In healthcare, we are all well versed in the benefits of collaboration in the delivery of patient services, from multidisciplinary teams to the very integration of health and social care. Like nothing before, COVID-19 reinforced the idea that no trust should be an island.
Throughout the pandemic some of the most innovative and successful digital health solutions were only made possible because trusts recognised that they had to combine resources, ideas, and expertise to deliver them.
To the surprise of some, the rapid digitisation of the UK’s health services has largely been embraced by patients. This was highlighted in the study by the Health Foundation, which found that around three fifths of NHS users increased their use of technology to access care during the first phase of the COVID-19 pandemic, with 83 percent of users viewing their experience positively.
With patients recognising the benefits of digital healthcare, now is the time for trusts to expand their technological capabilities and further digitally empower patients while achieving greater value and outcomes.
However, let’s not forget that many of the old challenges remain. At its heart, technological innovation can be risky, and difficult. Not to mention time consuming and very costly.
To meet these challenges, healthcare organisations must start looking at digitisation as a team sport across trusts, with collaboration at the heart of every innovation. By coming together to develop and implement new digital technologies, healthcare organisations can bring down the costs of implementing new software and platforms, and the individual risk. This is because the funding of solutions can be split between each of the bodies involved, rather than taken on by them individually as it would be if they were to go it alone.
Working together in this way can also help reduce design and delivery pressures on NHS bodies. By collaborating to co-build new solutions, the people power needed to put these in place can be split between everyone involved, with each organisation managing a different part of the project. This means that less strain is put on one organisation and its employees, ensuring that the process is streamlined, efficient and the appropriate time and care is taken.
As well as this, collaboration can ferment innovation into the wider NHS. Through open sourcing their projects and innovations, other trusts and hospitals that weren’t involved in the collaborative efforts are able to adopt the solutions without needing to start from scratch, digitally benefiting other healthcare organisations and their patients.
The final consideration when embracing collaboration to digitally enhance trusts and patient services is the role digital partners must play. Solution providers need to be taking the lead in demonstrating to their healthcare partners that these options are available, rather than stopping a project in its tracks when a body comes to them and doesn’t have the funding to put in place a new platform.
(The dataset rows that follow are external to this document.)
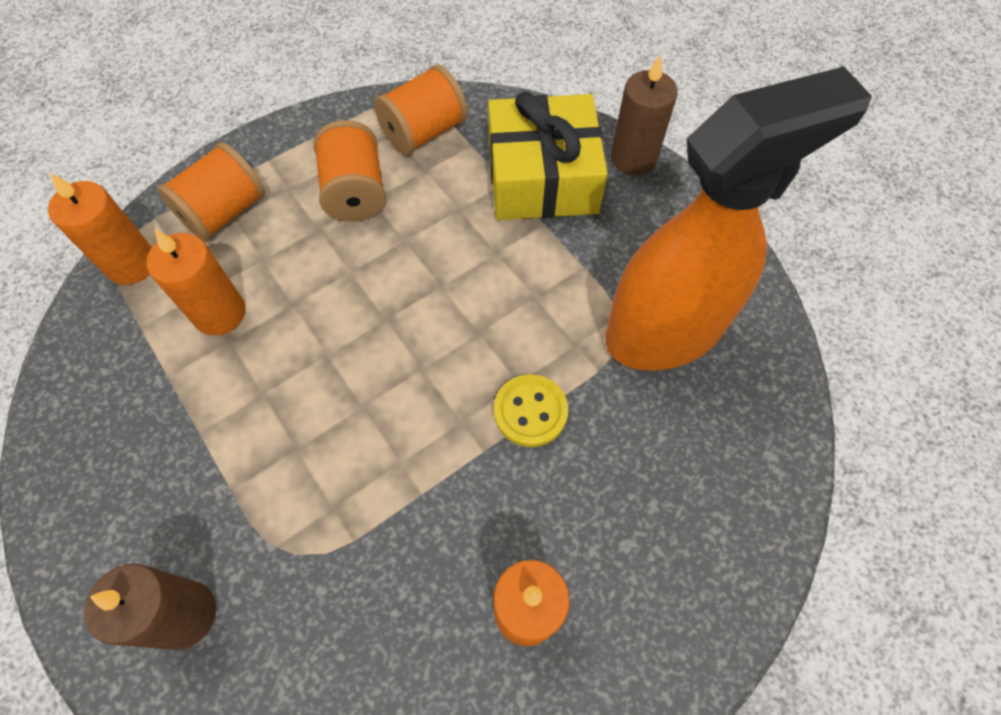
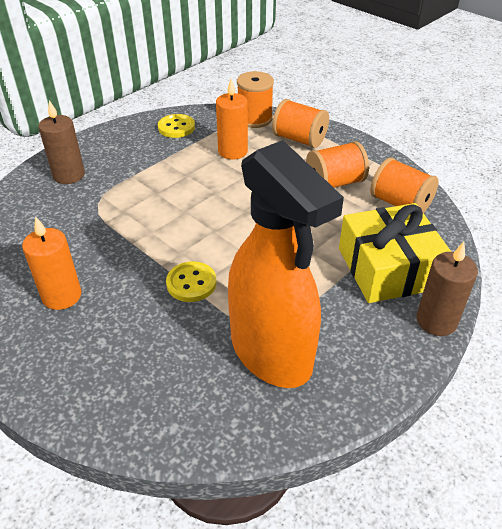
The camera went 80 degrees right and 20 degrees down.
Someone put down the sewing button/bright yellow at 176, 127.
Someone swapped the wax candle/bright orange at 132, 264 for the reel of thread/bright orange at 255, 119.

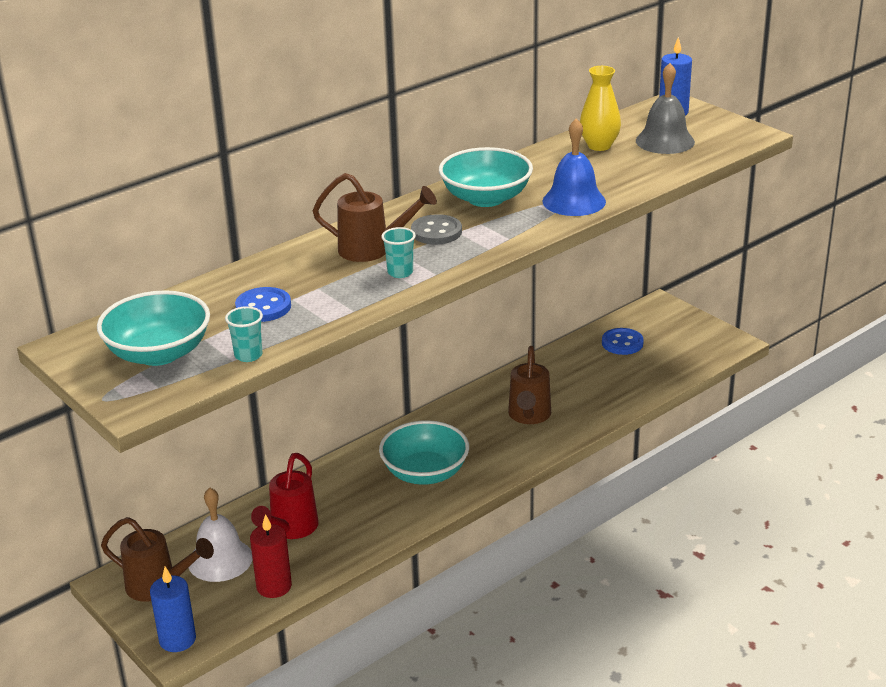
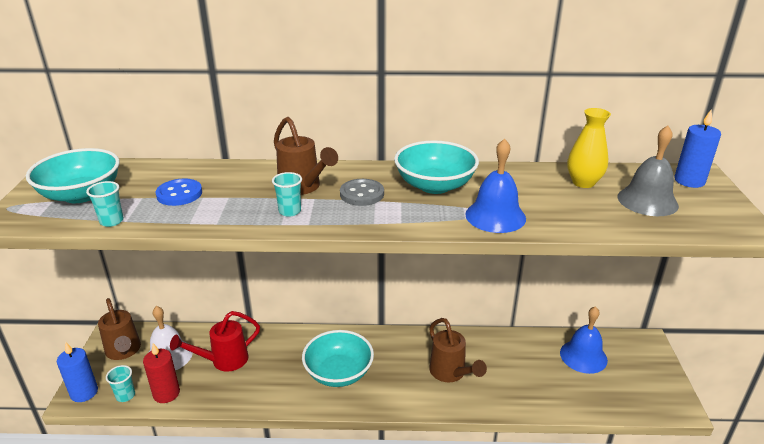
The camera went 40 degrees right and 0 degrees up.
Someone put down the cup/aqua at 125, 395.
Someone swapped the sewing button/royal blue at 622, 343 for the bell/royal blue at 583, 356.
Someone rotated the watering can/russet at 529, 416 by 75 degrees counterclockwise.

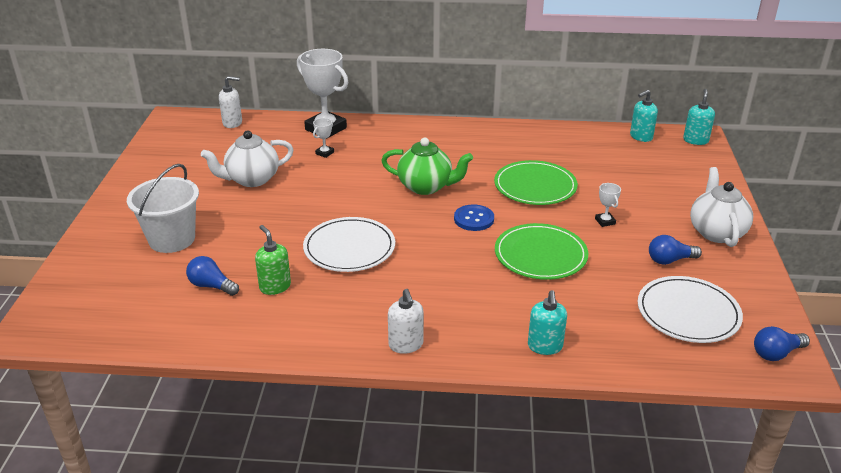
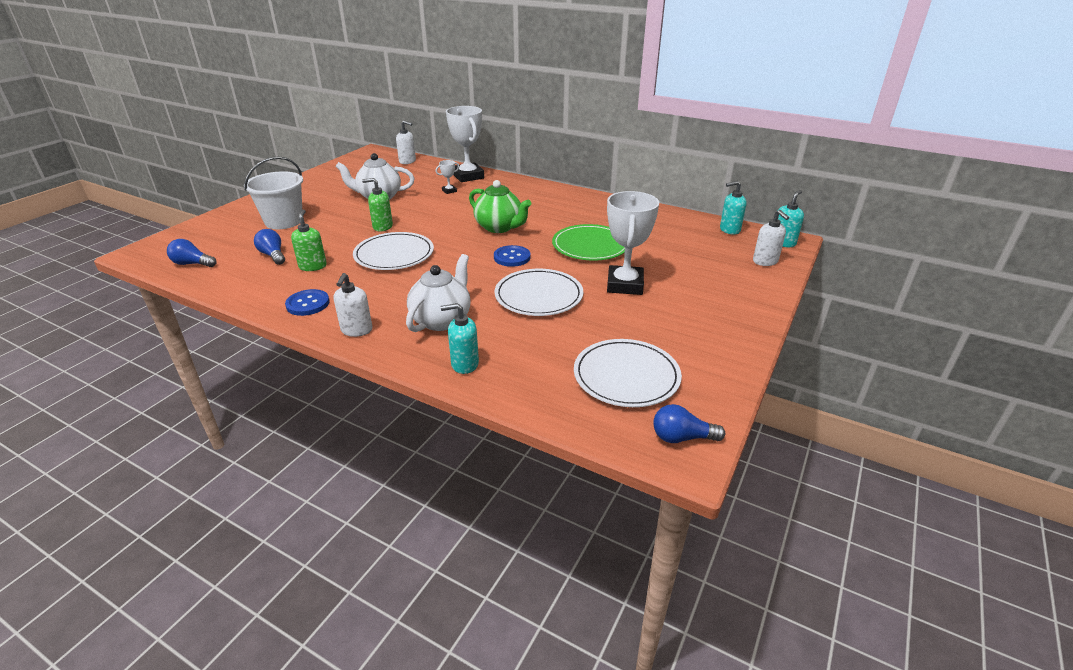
The camera went 25 degrees right and 0 degrees up.
Someone put down the sewing button/royal blue at 308, 304.
Someone put down the pump bottle/leaf-green at 382, 227.
Someone put down the pump bottle/snow-white at 765, 261.
Someone carried the lightbulb/royal blue from 670, 260 to 192, 264.
Someone carried the teapot/snow-white from 716, 232 to 442, 320.
Someone repainted the dinner plate/leaf-green at 540, 255, which became the dinner plate/snow-white at 538, 295.
Someone rotated the pump bottle/aqua at 545, 346 by 60 degrees clockwise.
Someone scaled the prize cup/snow-white at 605, 221 by 2.32.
Technology, accelerated by the pandemic, is rapidly changing the way patients engage with their healthcare. This change is being embraced by patients as they experience and see how digital solutions can make the NHS more accessible and open to them. NHS bodies should build on this progress and look at new and innovative ways to continue digitally empowering their patients. Through collaboration with fellow organisations and working with their digital partners, they have the perfect avenue to do this, benefiting not just their patients but themselves in the process.